TEXT:
----
Tuesday, November 22, 2011

A FLUKE FOR ALL TIME, or: QMAX AND STARTING PITCHER MVPs


We weren't quite expecting Justin Verlander to become a double award winner this year, but the BB-WAA has had its way with us. Rather than remain doctrinaire, we figured it might be worth using the Quality Matrix (QMAX) to examine Verlander in the context of those starting pitchers who've won the MVP award.

In our previous entry we showed how closely bunched four NL pitchers (Clayton Kershaw, Roy Halladay, Cliff Lee, and Cole Hamels) were in the QMAX data. Given that QMAX is a 7 x 7 bidirectional matrix, it's probably not surprising to you that the aggregate average in any given year is somewhere around 7--which is right at the dead center of the matrix chart. As offensive levels change, that average fluctuates up and down--from a low of 6.81 in 1968 to a high of 7.59 in 2000.

So you can see that scores around 5 are excellent and usually match up well with an ERA+ between 145 and 160. The fluctuations in ERA+ generally have to do with individual factors--flukes of clutch pitching, or extremely low distributions of extra-base hits, etc.--that pull away from QMAX's large-scale probabilistic centrifugal force.

OK, enough of that, let's try to contextualize Verlander using QMAX. How does his season compare to the other starting pitchers who either won both the CYA and MVP, or won the MVP prior to the creation of the CYA, or who won the CYA and were strongly ballyhooed for the MVP?

Let's cut right to the QMAX value chart, the basic QMAX average and the Quality Winning Percentage (QWP).

Don Newcombe in his heyday...
----
Source texts of formatted documents:
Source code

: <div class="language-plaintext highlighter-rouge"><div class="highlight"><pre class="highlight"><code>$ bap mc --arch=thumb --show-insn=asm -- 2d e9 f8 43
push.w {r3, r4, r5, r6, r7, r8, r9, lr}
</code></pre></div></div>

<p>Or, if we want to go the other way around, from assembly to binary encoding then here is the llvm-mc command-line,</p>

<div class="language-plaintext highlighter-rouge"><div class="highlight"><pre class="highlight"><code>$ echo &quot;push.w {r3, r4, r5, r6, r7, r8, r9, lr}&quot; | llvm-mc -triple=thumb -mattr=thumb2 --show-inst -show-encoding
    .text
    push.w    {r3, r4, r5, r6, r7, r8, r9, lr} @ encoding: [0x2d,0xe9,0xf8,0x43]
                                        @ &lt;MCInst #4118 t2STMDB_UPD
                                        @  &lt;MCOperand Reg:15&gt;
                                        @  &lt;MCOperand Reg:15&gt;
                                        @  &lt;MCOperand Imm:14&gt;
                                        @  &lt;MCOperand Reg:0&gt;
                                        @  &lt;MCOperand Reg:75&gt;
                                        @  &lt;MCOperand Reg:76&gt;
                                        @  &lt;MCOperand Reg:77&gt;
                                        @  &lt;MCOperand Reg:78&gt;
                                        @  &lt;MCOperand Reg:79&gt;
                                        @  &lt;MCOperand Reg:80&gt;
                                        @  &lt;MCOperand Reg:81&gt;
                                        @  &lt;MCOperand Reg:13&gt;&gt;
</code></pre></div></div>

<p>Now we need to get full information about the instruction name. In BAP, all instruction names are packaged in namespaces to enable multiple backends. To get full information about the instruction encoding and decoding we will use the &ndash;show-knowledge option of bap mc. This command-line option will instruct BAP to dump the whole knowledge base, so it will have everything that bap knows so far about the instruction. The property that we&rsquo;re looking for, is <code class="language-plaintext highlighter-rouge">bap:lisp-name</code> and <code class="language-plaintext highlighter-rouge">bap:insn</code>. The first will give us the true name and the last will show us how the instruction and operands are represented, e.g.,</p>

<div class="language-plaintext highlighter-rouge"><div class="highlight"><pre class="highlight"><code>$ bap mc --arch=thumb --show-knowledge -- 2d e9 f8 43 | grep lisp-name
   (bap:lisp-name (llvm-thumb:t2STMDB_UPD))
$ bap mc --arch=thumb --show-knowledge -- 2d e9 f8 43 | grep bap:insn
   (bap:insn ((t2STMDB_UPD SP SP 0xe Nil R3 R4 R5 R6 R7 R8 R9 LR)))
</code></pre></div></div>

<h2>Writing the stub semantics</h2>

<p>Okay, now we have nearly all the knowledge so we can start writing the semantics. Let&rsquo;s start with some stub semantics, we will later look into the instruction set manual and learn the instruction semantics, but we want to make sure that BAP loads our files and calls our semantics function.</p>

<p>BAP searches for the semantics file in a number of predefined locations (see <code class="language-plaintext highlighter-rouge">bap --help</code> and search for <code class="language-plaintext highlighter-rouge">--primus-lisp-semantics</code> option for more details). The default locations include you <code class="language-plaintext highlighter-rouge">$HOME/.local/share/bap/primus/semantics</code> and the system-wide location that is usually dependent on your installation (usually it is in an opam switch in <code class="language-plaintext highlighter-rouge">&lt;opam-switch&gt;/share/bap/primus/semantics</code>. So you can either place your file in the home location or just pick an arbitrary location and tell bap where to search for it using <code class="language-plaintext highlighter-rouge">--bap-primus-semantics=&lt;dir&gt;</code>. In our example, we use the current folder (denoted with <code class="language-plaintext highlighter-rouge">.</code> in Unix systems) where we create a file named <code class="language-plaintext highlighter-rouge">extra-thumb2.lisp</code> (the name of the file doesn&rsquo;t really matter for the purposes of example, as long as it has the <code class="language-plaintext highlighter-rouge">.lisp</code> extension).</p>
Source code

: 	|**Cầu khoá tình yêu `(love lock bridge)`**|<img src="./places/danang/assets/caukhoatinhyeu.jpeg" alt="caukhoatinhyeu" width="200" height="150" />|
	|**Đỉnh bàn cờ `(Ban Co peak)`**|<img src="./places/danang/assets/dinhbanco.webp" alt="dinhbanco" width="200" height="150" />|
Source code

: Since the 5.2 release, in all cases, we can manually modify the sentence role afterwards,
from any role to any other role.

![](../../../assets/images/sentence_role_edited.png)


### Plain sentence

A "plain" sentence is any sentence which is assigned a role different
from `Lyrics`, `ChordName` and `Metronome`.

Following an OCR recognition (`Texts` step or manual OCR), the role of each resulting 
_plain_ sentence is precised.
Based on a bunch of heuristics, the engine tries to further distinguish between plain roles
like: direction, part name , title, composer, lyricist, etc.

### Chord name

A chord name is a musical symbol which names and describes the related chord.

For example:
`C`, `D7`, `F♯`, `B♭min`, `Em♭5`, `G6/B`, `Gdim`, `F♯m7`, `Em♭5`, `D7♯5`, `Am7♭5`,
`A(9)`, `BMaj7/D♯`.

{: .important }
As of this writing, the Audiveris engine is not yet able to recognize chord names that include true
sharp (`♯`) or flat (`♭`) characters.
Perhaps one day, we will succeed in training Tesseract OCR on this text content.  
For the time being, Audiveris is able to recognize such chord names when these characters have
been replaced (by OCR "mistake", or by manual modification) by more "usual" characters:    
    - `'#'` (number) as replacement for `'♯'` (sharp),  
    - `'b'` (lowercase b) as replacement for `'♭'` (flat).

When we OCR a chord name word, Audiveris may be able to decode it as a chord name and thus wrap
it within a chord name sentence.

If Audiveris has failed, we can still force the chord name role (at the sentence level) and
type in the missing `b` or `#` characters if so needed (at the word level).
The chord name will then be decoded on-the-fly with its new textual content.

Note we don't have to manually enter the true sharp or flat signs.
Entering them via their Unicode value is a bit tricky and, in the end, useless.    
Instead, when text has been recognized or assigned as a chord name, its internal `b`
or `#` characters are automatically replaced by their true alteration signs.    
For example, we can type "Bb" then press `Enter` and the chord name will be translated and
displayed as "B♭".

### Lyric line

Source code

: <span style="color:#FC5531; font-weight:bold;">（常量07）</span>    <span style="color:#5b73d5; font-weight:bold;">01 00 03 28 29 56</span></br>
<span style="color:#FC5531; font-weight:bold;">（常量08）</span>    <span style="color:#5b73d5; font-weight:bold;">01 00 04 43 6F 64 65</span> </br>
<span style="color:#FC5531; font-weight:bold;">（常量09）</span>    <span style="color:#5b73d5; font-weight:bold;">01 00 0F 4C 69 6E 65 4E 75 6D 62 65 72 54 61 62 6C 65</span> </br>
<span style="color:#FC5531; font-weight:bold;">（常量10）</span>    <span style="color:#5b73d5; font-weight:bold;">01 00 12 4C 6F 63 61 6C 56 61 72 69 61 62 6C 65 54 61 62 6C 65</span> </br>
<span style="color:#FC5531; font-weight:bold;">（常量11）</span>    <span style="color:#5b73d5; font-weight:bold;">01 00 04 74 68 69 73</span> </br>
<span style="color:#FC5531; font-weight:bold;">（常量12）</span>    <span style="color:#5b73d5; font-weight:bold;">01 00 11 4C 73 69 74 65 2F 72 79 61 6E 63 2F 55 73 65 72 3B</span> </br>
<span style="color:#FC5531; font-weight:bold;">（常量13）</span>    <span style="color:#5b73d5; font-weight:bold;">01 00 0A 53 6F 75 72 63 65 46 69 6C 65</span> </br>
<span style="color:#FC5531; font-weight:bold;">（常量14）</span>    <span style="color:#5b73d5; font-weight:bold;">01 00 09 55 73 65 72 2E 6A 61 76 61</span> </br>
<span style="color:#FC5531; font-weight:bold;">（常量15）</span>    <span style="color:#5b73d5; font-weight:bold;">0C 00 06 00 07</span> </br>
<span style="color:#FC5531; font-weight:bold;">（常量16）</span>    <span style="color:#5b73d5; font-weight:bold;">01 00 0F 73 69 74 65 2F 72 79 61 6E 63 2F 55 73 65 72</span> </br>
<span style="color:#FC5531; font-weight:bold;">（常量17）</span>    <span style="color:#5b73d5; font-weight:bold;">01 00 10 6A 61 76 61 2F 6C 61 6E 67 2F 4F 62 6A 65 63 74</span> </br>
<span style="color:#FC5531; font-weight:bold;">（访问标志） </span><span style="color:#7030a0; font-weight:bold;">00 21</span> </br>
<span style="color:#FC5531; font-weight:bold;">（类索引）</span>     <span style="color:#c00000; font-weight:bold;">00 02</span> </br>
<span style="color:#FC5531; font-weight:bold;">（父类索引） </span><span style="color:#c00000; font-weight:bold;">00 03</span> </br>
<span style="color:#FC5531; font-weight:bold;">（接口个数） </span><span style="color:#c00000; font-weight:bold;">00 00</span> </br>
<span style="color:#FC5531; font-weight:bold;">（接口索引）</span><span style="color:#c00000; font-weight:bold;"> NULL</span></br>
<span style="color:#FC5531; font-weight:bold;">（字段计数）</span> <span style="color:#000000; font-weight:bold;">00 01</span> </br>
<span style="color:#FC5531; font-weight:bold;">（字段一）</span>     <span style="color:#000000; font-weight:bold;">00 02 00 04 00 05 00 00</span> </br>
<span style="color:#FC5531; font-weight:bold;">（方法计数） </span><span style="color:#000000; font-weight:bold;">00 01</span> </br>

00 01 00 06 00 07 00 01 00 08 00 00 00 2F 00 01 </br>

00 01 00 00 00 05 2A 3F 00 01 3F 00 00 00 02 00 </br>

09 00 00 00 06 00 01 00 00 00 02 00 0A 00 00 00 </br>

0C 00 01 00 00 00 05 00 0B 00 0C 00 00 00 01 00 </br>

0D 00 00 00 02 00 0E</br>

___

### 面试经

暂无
----
DIRECTIVE: According to the post about QMAX and starting pitcher MVPs, what was the lowest yearly average QMAX score, and in what year did it occur?

WRITTEN RESPONSE: The lowest was 6.81, in 1968.